It’s Been 90 Days Since the FTC Cracked Down on Express Scripts. Here Are the Questions Every Employer Should Be Asking Now.

Friends,

Three months ago the FTC issued a binding consent order against Express Scripts and Cigna. We covered it when it landed. The order is not guidance and not optional. It is a 10-year federal mandate that resets how pharmacy benefits must be priced, designed, and disclosed.

The headlines moved on. The obligations did not. And here is the uncomfortable part: most employers still sitting on a Cigna or Express Scripts arrangement have not asked a single question about whether their own plan reflects what the FTC now requires as a standard offering.

So let’s fix that. Here is your 90-day checklist. Walk through these with your PBM, your broker, and your own plan documents.

1. Are we being offered the compliant standard offering, or something worse?

The order requires Express Scripts to actively promote a compliant standard offering and spend at least $10 million a year marketing it. They are not allowed to bury it or steer you away from it. So ask directly: are we on it? If not, why not, and who made that call? If you are being sold a design that still leans on list prices and rebate guarantees, you are being sold something the FTC already flagged as the inferior option.

2. Has spread pricing been eliminated from our contract?

The order kills spread pricing for Express Scripts. If your arrangement still has the PBM keeping the difference between what the plan pays and what the pharmacy gets, that is a problem. Pull the contract. Look for it. If you cannot tell from the language, that opacity is itself the answer.

3. Are rebates flowing to members at the point of sale?

Manufacturer compensation can no longer be tied to inflated list prices, and rebates and discounts are supposed to reach members at the counter. Ask whether your members are seeing lower costs at the point of sale, or whether rebate dollars are still being aggregated and held somewhere upstream.

4. Are members paying more than the net cost of the drug?

The order bars charging members more out of pocket than the actual net cost. This applies to all plan types, including high deductible health plans. If your coinsurance is still calculated off list price, your members are overpaying, and the order says that practice has to stop.

5. Did anyone opt us out of the consumer-friendly programs in writing?

Express Scripts has to give plan sponsors access to cost-lowering programs, including insulin affordability and point-of-sale reductions. Employers can opt out, but only in writing, after acknowledging they are declining the better option. So ask: did we opt out of anything? If yes, who signed it, and do we still stand behind that decision? That paper trail is now part of your fiduciary record.

6. Are we getting the disclosure and reporting the order requires?

Express Scripts must provide drug-level and claim-level reporting and fully disclose compensation paid to brokers and consultants. If you are not receiving that data, request it. If your broker’s compensation has never been disclosed to you in writing, that is the thread to pull next.

Why this matters.

The FTC did not just discipline one company.
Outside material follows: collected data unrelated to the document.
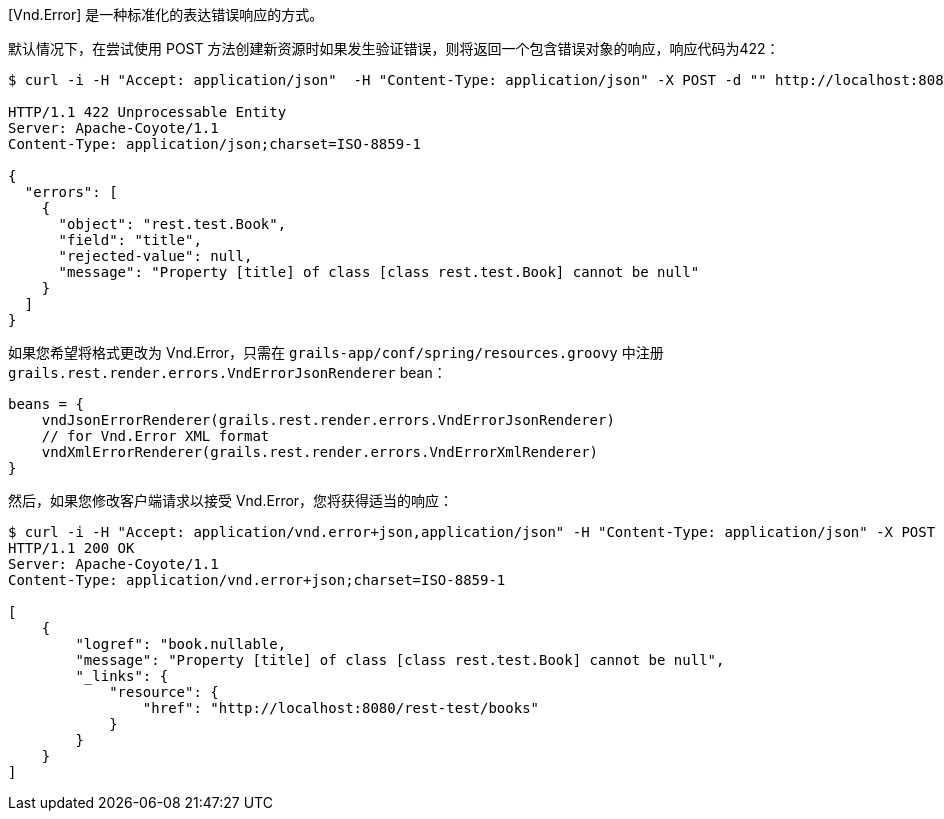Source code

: [Vnd.Error] 是一种标准化的表达错误响应的方式。

默认情况下，在尝试使用 POST 方法创建新资源时如果发生验证错误，则将返回一个包含错误对象的响应，响应代码为422：

```
$ curl -i -H "Accept: application/json"  -H "Content-Type: application/json" -X POST -d "" http://localhost:8080/books

HTTP/1.1 422 Unprocessable Entity
Server: Apache-Coyote/1.1
Content-Type: application/json;charset=ISO-8859-1

{
  "errors": [
    {
      "object": "rest.test.Book",
      "field": "title",
      "rejected-value": null,
      "message": "Property [title] of class [class rest.test.Book] cannot be null"
    }
  ]
}
```

如果您希望将格式更改为 Vnd.Error，只需在 `grails-app/conf/spring/resources.groovy` 中注册 `grails.rest.render.errors.VndErrorJsonRenderer` bean：

```
beans = {
    vndJsonErrorRenderer(grails.rest.render.errors.VndErrorJsonRenderer)
    // for Vnd.Error XML format
    vndXmlErrorRenderer(grails.rest.render.errors.VndErrorXmlRenderer)
}
```

然后，如果您修改客户端请求以接受 Vnd.Error，您将获得适当的响应：

```
$ curl -i -H "Accept: application/vnd.error+json,application/json" -H "Content-Type: application/json" -X POST -d "" http://localhost:8080/books
HTTP/1.1 200 OK
Server: Apache-Coyote/1.1
Content-Type: application/vnd.error+json;charset=ISO-8859-1

[
    {
        "logref": "book.nullable,
        "message": "Property [title] of class [class rest.test.Book] cannot be null",
        "_links": {
            "resource": {
                "href": "http://localhost:8080/rest-test/books"
            }
        }
    }
]
```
It established a new baseline for what fair, reasonable, and fiduciary-aligned pharmacy benefits look like. That baseline now sits in the background of every plan sponsor’s decision, whether your vendors mention it or not.

Here is the fiduciary reality. If a compliant, more consumer-friendly standard offering exists, and you are being kept on something worse, the question is no longer just about price. It is about whether the people responsible for the plan can explain why they accepted the inferior option. Three months in, “we didn’t know” is wearing thin. Ninety days from now it will not be a defense at all.

Run the checklist. Document the answers. And if your PBM gets vague when you start asking, that vagueness is the finding.